Ne yazık ki şehirlerimiz, “hiçbir sahada ve hiçbir zaman ibda ve eser hamlesi gösteremeyen aşksız ve saffetsiz yönetici“lerin mebzûl miktarda bulunduğu bir arena haline geldi. Bu arenada “dolap beygiri gibi sonsuz ve hazin bir git-gel”le şehirde “gününü gün eden” yöneticiler !

Toptancı bir mantıkla genelleme mi yapıyoruz ? Evet ! Çünkü, yukarıdaki üstadın ifadelerindeki idrake sahip bir “özel” kimsenin kaldığına inanamıyoruz da ondan ! Eski deyimle: “Kaht-ı rical !” Adam yokluğu, yönetici yokluğu !

Ne hazîndir ki, şehirlerimizde artık “kaht-ı ricâl” vardır !

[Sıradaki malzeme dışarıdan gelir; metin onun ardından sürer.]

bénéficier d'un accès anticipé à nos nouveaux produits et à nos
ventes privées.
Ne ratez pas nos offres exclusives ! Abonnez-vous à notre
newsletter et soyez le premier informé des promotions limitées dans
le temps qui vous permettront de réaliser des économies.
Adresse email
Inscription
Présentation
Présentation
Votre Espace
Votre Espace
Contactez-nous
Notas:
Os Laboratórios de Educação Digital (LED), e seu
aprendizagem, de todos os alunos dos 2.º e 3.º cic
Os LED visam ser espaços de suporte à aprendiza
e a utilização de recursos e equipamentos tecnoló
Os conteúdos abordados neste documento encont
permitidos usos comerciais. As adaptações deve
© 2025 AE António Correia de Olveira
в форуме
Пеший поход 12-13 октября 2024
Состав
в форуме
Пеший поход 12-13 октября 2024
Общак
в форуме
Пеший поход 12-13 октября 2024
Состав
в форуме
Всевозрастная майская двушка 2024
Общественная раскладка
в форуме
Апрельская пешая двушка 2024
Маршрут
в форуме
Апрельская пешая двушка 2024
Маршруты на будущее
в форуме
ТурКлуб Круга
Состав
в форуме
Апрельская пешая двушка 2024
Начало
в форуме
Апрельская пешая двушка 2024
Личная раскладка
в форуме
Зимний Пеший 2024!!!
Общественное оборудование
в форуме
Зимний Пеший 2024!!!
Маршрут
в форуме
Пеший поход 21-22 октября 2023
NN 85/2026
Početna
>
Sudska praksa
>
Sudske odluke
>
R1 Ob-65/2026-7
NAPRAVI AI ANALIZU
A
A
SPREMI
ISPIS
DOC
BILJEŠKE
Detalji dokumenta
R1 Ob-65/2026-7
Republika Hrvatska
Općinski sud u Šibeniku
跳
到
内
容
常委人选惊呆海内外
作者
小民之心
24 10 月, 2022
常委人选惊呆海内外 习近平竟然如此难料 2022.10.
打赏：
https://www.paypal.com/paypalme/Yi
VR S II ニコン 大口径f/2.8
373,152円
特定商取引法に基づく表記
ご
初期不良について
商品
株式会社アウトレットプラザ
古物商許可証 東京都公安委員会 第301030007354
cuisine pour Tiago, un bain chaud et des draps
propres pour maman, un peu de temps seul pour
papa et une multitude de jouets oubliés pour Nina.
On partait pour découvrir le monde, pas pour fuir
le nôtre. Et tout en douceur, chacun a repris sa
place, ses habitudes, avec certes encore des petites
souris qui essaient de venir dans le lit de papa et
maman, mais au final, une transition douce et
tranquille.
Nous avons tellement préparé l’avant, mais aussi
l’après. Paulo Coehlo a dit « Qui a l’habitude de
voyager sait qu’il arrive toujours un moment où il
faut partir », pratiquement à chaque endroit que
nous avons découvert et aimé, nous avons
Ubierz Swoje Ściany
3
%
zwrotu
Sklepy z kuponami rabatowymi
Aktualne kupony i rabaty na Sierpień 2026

Her şeyle birlikte insanın dünyadaki varoluşunun hesabını verecek sorumluluğu yanında şehrine karşı (öncelikle şehir yöneticilerinin) “yol haritası” niteliğinde sahip olmaları gereken nedir ? Onu da Üstad söylesin:

“İlk iş bir dünya görüşüne sahip olmaktır... İnsanoğluna, kainatın hesabını, ferdiyetinin encamını ve didinişlerinin hasılasını, neye vardığını, nerede karar kıldığını haber vermeyen hiçbir ideal, aslında ideal olmaya layık değildir. Fikirsiz ve meselesiz, kafasında bir mimari hayali olmadan, sırf yıkmak için yıkma, yahut da bir şey yapabileceğini sanıp da, yıkmış olmaktan ibaret kalma davranışlarıysa ne üzerlerinde fazla konuşmaya, ne de sivri sineklere sıkılacak flit ilaçlarından başka bir mukabeleye değer şeyler..”

“Bana yanmak düşüyor, yangın görsem resimde” diyen Üstadın bu sözleri ve mısraı bilmem ki; şehrimize ve şehir yöneticilerine bir şey anlatır mı?